_READING PASSAGE_.
· · · · ·

There are those who believe price distortions as the main cause of African agricultural underdevelopment. Such beliefs are critically based on the assume that endogenous technological change under the pressure of market forces and given the right price signals would have automatically taken care of the necessary technological transformations. They would argue that for example in the above discussed scenario of growth, rising non-agricultural product wages and relative prices of domestically consumed agricultural products would induce greater investment in agriculture and greater utilization of labour saving technologies in the sector. The fact that this did not take place in Sub-Saharan Africa is argued to be because of the price distortions introduced by government food subsidies and protection of non- agricultural sectors. This argument, however, ignores some of the important structural features of Sub-Saharan African agriculture, which could either weaken the transmission of price signals or may limit the ability of the producers to respond to the price signals in the desired manner. Predominant amongst such structural impediments, as emphasized by most specialists of African agriculture, are the backward state of infrastructure which introduce prohibitive transaction costs for a large segment of small peasant food producers in the region, and the lack of ready availability of new technologies of production suitable to the soil and climatic conditions in Sub-Saharan Africa and at the same time adaptable to the conditions of small food producers in the region.

· · · · ·

_RECORD EXTRACTS_.
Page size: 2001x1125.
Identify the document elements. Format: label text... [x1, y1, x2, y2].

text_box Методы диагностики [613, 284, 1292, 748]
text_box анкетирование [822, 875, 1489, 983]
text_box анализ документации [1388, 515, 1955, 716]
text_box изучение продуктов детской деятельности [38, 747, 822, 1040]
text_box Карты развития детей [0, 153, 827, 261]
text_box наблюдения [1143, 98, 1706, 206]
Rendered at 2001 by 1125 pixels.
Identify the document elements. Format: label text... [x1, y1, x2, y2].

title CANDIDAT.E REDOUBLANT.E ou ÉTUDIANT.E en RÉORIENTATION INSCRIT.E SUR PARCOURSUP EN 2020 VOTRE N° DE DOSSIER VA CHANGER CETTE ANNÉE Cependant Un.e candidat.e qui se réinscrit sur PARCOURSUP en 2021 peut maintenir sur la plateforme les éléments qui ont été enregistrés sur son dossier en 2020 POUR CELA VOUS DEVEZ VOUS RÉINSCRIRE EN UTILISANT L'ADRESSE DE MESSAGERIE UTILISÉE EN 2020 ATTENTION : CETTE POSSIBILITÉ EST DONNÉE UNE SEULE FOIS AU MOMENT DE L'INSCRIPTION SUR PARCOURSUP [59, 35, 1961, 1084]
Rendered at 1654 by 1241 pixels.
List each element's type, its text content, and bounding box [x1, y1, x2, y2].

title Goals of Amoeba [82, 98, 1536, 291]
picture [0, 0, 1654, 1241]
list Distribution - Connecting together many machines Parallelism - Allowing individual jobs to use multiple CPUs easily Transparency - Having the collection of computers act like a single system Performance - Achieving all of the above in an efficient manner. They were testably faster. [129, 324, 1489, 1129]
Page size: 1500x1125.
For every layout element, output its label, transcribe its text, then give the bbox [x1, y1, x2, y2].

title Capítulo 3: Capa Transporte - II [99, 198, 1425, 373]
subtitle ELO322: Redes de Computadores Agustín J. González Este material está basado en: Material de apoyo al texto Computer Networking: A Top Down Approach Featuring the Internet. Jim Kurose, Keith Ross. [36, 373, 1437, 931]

· · · · ·

_THE EXERCISE_. Can you print the whole passage on price distortions and African agriculture, word for word? Nothing in the lines is needed here.

_TASK SOLUTION_.
There are those who believe price distortions as the main cause of African agricultural underdevelopment. Such beliefs are critically based on the assume that endogenous technological change under the pressure of market forces and given the right price signals would have automatically taken care of the necessary technological transformations. They would argue that for example in the above discussed scenario of growth, rising non-agricultural product wages and relative prices of domestically consumed agricultural products would induce greater investment in agriculture and greater utilization of labour saving technologies in the sector. The fact that this did not take place in Sub-Saharan Africa is argued to be because of the price distortions introduced by government food subsidies and protection of non- agricultural sectors. This argument, however, ignores some of the important structural features of Sub-Saharan African agriculture, which could either weaken the transmission of price signals or may limit the ability of the producers to respond to the price signals in the desired manner. Predominant amongst such structural impediments, as emphasized by most specialists of African agriculture, are the backward state of infrastructure which introduce prohibitive transaction costs for a large segment of small peasant food producers in the region, and the lack of ready availability of new technologies of production suitable to the soil and climatic conditions in Sub-Saharan Africa and at the same time adaptable to the conditions of small food producers in the region.